• _What is needed_
Verbatim copy without pictures. Please print every entry as it stands.

Dataset excerpts:
....

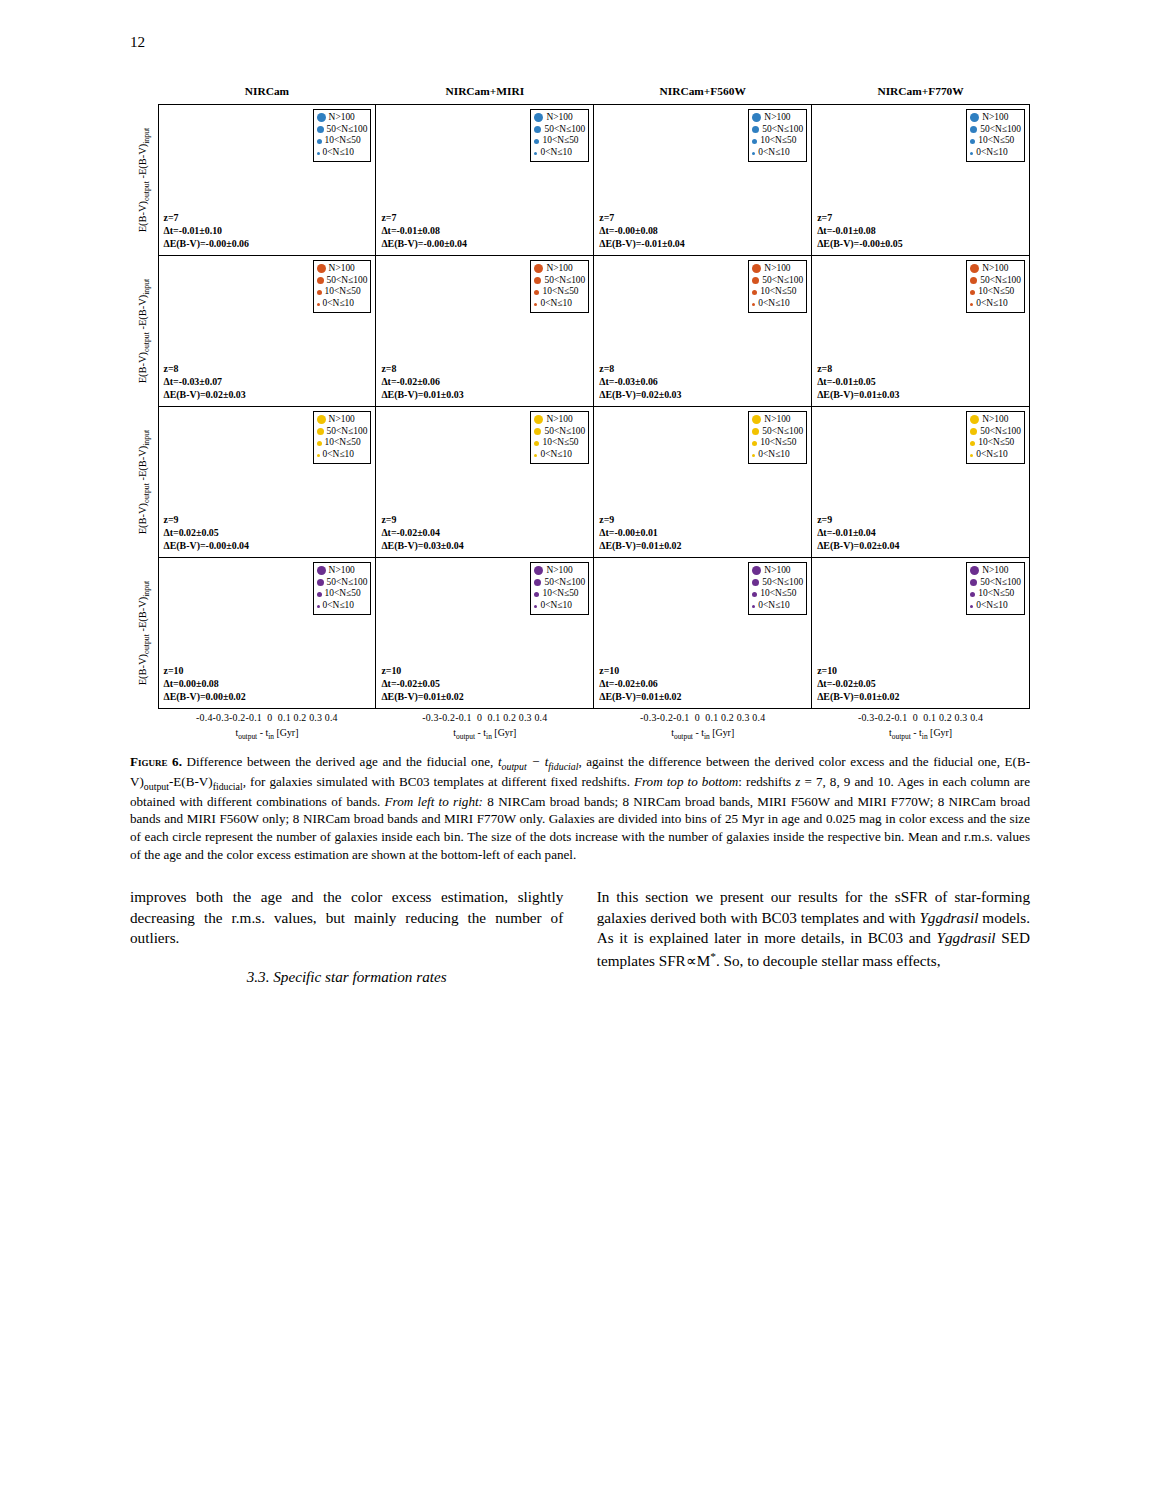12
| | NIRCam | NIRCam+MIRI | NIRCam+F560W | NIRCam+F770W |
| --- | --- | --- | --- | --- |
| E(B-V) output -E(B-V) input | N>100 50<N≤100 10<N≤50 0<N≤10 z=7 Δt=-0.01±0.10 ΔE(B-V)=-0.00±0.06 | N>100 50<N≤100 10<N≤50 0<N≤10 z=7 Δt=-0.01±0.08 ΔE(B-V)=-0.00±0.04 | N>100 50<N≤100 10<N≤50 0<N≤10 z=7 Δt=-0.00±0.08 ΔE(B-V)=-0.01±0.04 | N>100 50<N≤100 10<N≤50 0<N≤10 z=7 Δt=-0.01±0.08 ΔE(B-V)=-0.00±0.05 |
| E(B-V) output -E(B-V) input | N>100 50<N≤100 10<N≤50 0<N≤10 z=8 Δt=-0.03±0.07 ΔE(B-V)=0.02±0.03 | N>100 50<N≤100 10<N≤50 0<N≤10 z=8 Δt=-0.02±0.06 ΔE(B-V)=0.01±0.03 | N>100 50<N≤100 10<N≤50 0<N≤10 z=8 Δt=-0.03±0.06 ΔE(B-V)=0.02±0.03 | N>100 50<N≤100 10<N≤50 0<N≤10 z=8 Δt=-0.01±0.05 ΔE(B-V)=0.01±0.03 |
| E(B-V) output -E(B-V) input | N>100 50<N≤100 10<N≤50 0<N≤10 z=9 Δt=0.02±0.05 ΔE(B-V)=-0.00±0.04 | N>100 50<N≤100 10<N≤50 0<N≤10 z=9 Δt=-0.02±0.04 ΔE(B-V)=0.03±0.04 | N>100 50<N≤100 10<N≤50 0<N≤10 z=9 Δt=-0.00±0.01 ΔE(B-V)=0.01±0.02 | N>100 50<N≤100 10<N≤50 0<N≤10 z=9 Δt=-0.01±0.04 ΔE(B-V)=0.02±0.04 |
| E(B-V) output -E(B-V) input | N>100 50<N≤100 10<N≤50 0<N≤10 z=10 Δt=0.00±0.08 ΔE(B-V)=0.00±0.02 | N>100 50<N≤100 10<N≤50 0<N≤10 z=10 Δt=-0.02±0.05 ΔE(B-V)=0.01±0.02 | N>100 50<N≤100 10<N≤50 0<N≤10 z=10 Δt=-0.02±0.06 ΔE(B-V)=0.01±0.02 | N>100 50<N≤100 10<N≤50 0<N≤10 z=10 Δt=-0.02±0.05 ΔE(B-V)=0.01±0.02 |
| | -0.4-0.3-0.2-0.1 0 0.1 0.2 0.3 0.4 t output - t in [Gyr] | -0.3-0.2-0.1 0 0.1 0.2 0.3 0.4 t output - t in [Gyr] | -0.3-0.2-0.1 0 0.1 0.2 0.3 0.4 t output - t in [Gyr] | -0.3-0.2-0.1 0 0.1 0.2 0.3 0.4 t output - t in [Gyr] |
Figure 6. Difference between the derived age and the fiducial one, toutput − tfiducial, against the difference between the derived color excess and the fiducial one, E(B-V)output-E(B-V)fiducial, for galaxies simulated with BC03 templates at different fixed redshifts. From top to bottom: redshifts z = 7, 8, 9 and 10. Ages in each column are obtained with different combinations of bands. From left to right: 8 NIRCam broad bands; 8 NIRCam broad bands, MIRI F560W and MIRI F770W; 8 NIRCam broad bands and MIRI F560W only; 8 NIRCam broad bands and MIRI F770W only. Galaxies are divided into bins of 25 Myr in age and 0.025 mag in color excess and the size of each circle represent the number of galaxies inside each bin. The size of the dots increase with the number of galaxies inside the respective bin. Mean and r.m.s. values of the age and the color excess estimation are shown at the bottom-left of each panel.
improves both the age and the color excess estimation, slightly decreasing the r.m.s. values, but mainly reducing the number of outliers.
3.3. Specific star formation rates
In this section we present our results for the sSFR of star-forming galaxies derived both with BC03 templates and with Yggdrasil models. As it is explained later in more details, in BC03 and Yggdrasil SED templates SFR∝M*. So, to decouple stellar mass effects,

....

• _Answer space_
12
| | NIRCam | NIRCam+MIRI | NIRCam+F560W | NIRCam+F770W |
| --- | --- | --- | --- | --- |
| E(B-V) output -E(B-V) input | N>100 50<N≤100 10<N≤50 0<N≤10 z=7 Δt=-0.01±0.10 ΔE(B-V)=-0.00±0.06 | N>100 50<N≤100 10<N≤50 0<N≤10 z=7 Δt=-0.01±0.08 ΔE(B-V)=-0.00±0.04 | N>100 50<N≤100 10<N≤50 0<N≤10 z=7 Δt=-0.00±0.08 ΔE(B-V)=-0.01±0.04 | N>100 50<N≤100 10<N≤50 0<N≤10 z=7 Δt=-0.01±0.08 ΔE(B-V)=-0.00±0.05 |
| E(B-V) output -E(B-V) input | N>100 50<N≤100 10<N≤50 0<N≤10 z=8 Δt=-0.03±0.07 ΔE(B-V)=0.02±0.03 | N>100 50<N≤100 10<N≤50 0<N≤10 z=8 Δt=-0.02±0.06 ΔE(B-V)=0.01±0.03 | N>100 50<N≤100 10<N≤50 0<N≤10 z=8 Δt=-0.03±0.06 ΔE(B-V)=0.02±0.03 | N>100 50<N≤100 10<N≤50 0<N≤10 z=8 Δt=-0.01±0.05 ΔE(B-V)=0.01±0.03 |
| E(B-V) output -E(B-V) input | N>100 50<N≤100 10<N≤50 0<N≤10 z=9 Δt=0.02±0.05 ΔE(B-V)=-0.00±0.04 | N>100 50<N≤100 10<N≤50 0<N≤10 z=9 Δt=-0.02±0.04 ΔE(B-V)=0.03±0.04 | N>100 50<N≤100 10<N≤50 0<N≤10 z=9 Δt=-0.00±0.01 ΔE(B-V)=0.01±0.02 | N>100 50<N≤100 10<N≤50 0<N≤10 z=9 Δt=-0.01±0.04 ΔE(B-V)=0.02±0.04 |
| E(B-V) output -E(B-V) input | N>100 50<N≤100 10<N≤50 0<N≤10 z=10 Δt=0.00±0.08 ΔE(B-V)=0.00±0.02 | N>100 50<N≤100 10<N≤50 0<N≤10 z=10 Δt=-0.02±0.05 ΔE(B-V)=0.01±0.02 | N>100 50<N≤100 10<N≤50 0<N≤10 z=10 Δt=-0.02±0.06 ΔE(B-V)=0.01±0.02 | N>100 50<N≤100 10<N≤50 0<N≤10 z=10 Δt=-0.02±0.05 ΔE(B-V)=0.01±0.02 |
| | -0.4-0.3-0.2-0.1 0 0.1 0.2 0.3 0.4 t output - t in [Gyr] | -0.3-0.2-0.1 0 0.1 0.2 0.3 0.4 t output - t in [Gyr] | -0.3-0.2-0.1 0 0.1 0.2 0.3 0.4 t output - t in [Gyr] | -0.3-0.2-0.1 0 0.1 0.2 0.3 0.4 t output - t in [Gyr] |
Figure 6. Difference between the derived age and the fiducial one, toutput − tfiducial, against the difference between the derived color excess and the fiducial one, E(B-V)output-E(B-V)fiducial, for galaxies simulated with BC03 templates at different fixed redshifts. From top to bottom: redshifts z = 7, 8, 9 and 10. Ages in each column are obtained with different combinations of bands. From left to right: 8 NIRCam broad bands; 8 NIRCam broad bands, MIRI F560W and MIRI F770W; 8 NIRCam broad bands and MIRI F560W only; 8 NIRCam broad bands and MIRI F770W only. Galaxies are divided into bins of 25 Myr in age and 0.025 mag in color excess and the size of each circle represent the number of galaxies inside each bin. The size of the dots increase with the number of galaxies inside the respective bin. Mean and r.m.s. values of the age and the color excess estimation are shown at the bottom-left of each panel.
improves both the age and the color excess estimation, slightly decreasing the r.m.s. values, but mainly reducing the number of outliers.
3.3. Specific star formation rates
In this section we present our results for the sSFR of star-forming galaxies derived both with BC03 templates and with Yggdrasil models. As it is explained later in more details, in BC03 and Yggdrasil SED templates SFR∝M*. So, to decouple stellar mass effects,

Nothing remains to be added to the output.